Un autre amateur de vins et restaurateur, associé à un vigneron, élabore des vins selon les recettes d'Apicius, un gastronome romain du Ier siècle qui a laissé un traité culinaire. Ses cuvées - vins de roses, vin aux épices, vin liquoreux d'après Columelle - accompagnent des repas « à l'antique ».
Depuis les années 2000, diverses expériences basées sur la recette apprise de Columelle se sont succédées, réalisant des vins aromatisés, agrémentés d'épices et de condiments, plus ou moins cuits et mélangés à du moût.

Des terroirs historiques
En 1997, en Italie, les archéologues assistés d'un vigneron ont replanté des vignes sur le site de Pompéi : différents cépages « historiques » présents dans la région sont plantés ; deux d'entre eux sont retenus pour leur meilleure adaptation aux conditions de climat et de sol ; trois ans plus tard, le vin tiré et vieilli dans des tonneaux de bois est commercialisé sous le nom de Villa dei Misteri (Domaine des Mystères).
En 2007, une vigne expérimentale conduite selon les techniques antiques a été installée dans le parc des Allobroges à Saint-Romain-en-Gal (Vienne), avec vendanges et vinification, et une dégustation des vins se tient chaque année au mois de juin.

Le saviez-vous ?

Defrutum

Le defrutum était un vin cuit, parfois agrémenté d'olives noires et d'aromates. Produit dans la région située au débouché du Guadalquivir, il était exporté partout dans l'Empire romain dans des amphores ovoïdes à fond pointu et col à bords évasés appelées « Haltern 70 » (du nom du site rhénan où elles ont été pour la première fois identifiées).
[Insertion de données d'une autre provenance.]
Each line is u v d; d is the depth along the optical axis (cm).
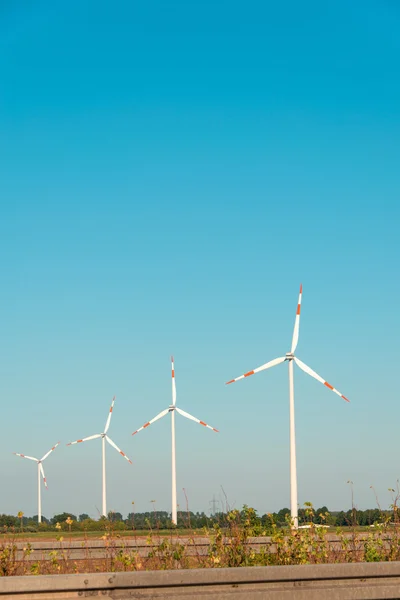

Un courson de vigne nous raconte sa taille

Un courson est la portion de jeune bois (âgé de 1 an) que l'on conserve sur les bras de vigne ; ses bourgeons fourniront les nouveaux sarments de l'année. De tels morceaux de bois de vigne sont souvent retrouvés lors de fouilles de sites viticoles antiques comme celui de Lattara. L'observation attentive des traces de taille encore visibles sur le courson permet de reconstituer les étapes de sa vie.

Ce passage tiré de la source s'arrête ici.